Am Montagabend stand nun Raab in neuer Funktion erstmals vor den Kameras. Er erklärte, dass das Kabinett voll handlungsfähig sei. Er wirkte auf eine sehr menschliche und sympathische Art erschüttert. Wer ihn sah und hörte, wusste spätestens in diesem Moment, dass der Zustand von Johnson deutlich ernster ist als die offiziellen Mitteilungen aus der Downing Street. Noch am Nachmittag gegen fünf habe Johnson im St Thomas-Krankenhaus Regierungsgeschäfte erledigt, kaum zwei Stunden später wurde er auf die Intensivstation verlegt, aus – wie es zunächst hieß – reiner Vorsichtsmaßnahme. Und nun ist alles offen. 

Raab, das Kabinett und Großbritannien stehen vor stürmischen Tagen. Bereits während Johnsons Quarantäne in Downing Street hatte sich die Stimmung massiv gedreht, und selbst die den Tories üblicherweise wohlgesonnene konservative Presse drosch mit nie erlebter Vehemenz auf die Regierung ein. Inkompetent, spät, chaotisch, unkoordiniert – das Gesamturteil von links bis rechts vernichtend. Der liberale "New Statesman" fragte stellvertretend: Warum sind wir nicht vorbereitet? Und in allen, wirklich allen Blättern und auf allen Kanälen wurde das deutsche Modell als Referenzgröße bemüht. Es sind in der Tat außergewöhnliche Zeiten.

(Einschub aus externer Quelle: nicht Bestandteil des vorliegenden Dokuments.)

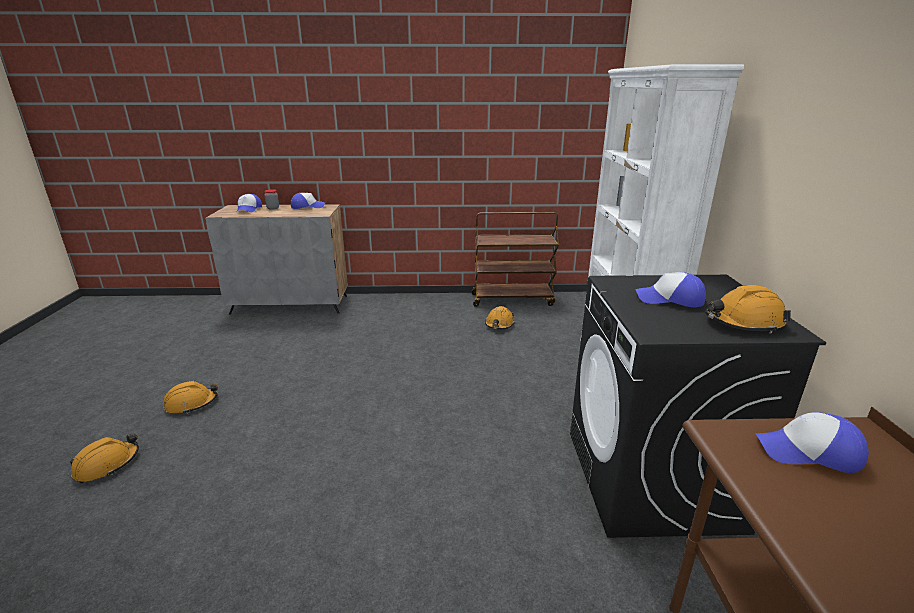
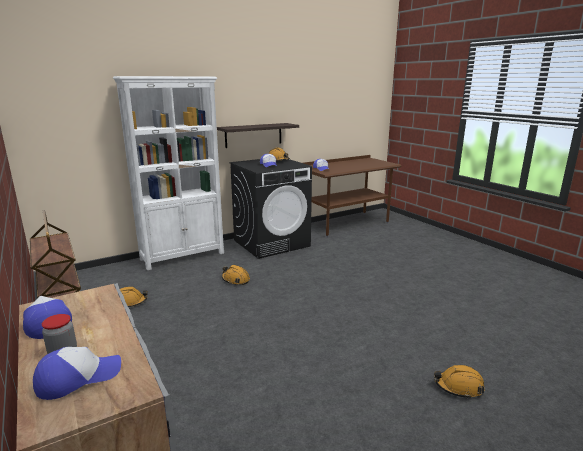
camera: 120 degrees left, 5 degrees down
orange hard hat [163,381,218,414] -> orange hard hat moved to [222,265,250,285]
none -> shelf [217,123,299,148]

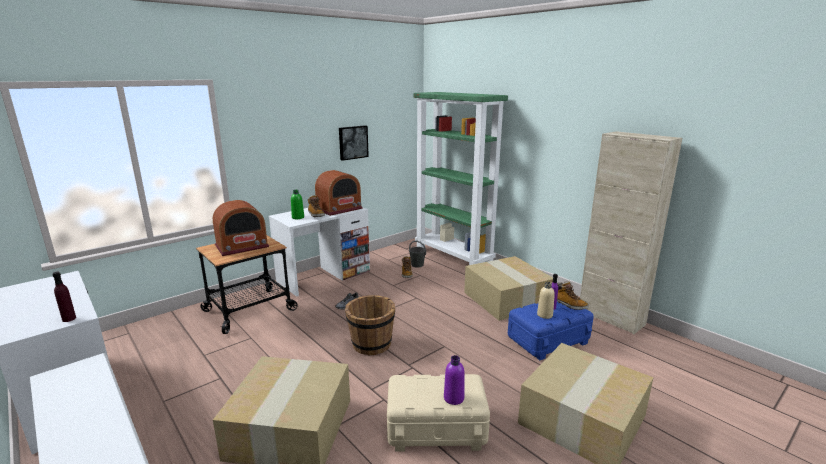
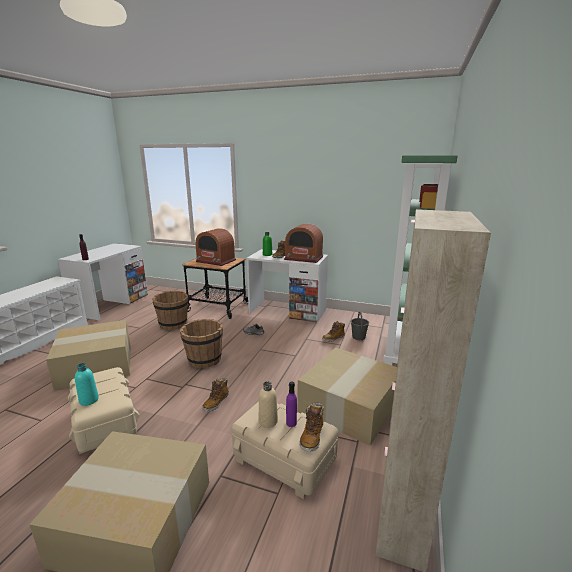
camera: 60 degrees right, 0 degrees up
picture [339,125,369,161] -> none
purple bottle [444,355,465,405] -> turquoise bottle [75,363,99,406]
blue storage box [508,302,594,360] -> beige storage box [232,401,338,499]
none -> brown bucket [152,291,188,330]
none -> boot [202,378,229,412]

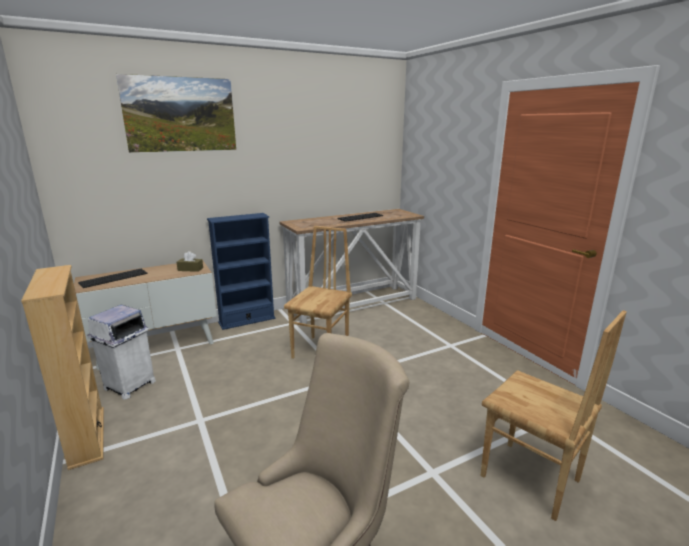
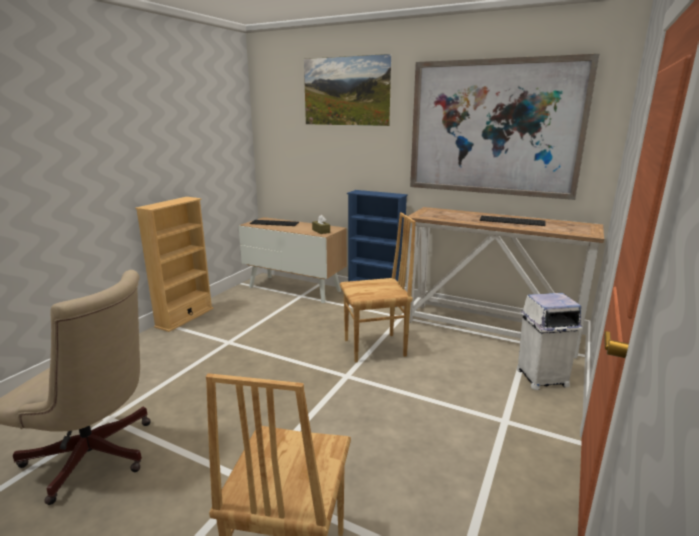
camera: 55 degrees right, 0 degrees up
white trash can [87,305,156,400] -> white trash can moved to [517,293,583,390]
none -> picture [410,54,599,200]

Carrie Symonds geht es wieder besser

Johnson, schon erkennbar zermürbt von der Krankheit, erlebte diesen Shitstorm in seinem Appartement mit seiner hochschwangeren Freundin Carrie Symonds, die – fast 24 Jahre jünger als ihr prominenter Partner – auch erkrankte, allerdings mit milderen Symptomen und mittlerweile wohlauf ist.

Die Fernsehansprache der Queen am Sonntag war auch deshalb ein PR-Stunt. Die alte Dame schwor die Briten mit milder Blitzkriegsrhetorik auf Zusammenhalt ein. Das wäre an sich Johnsons Job gewesen. Aber während sie noch sprach, wurde der Premier aus der Downing Street ins Krankenhaus gebracht.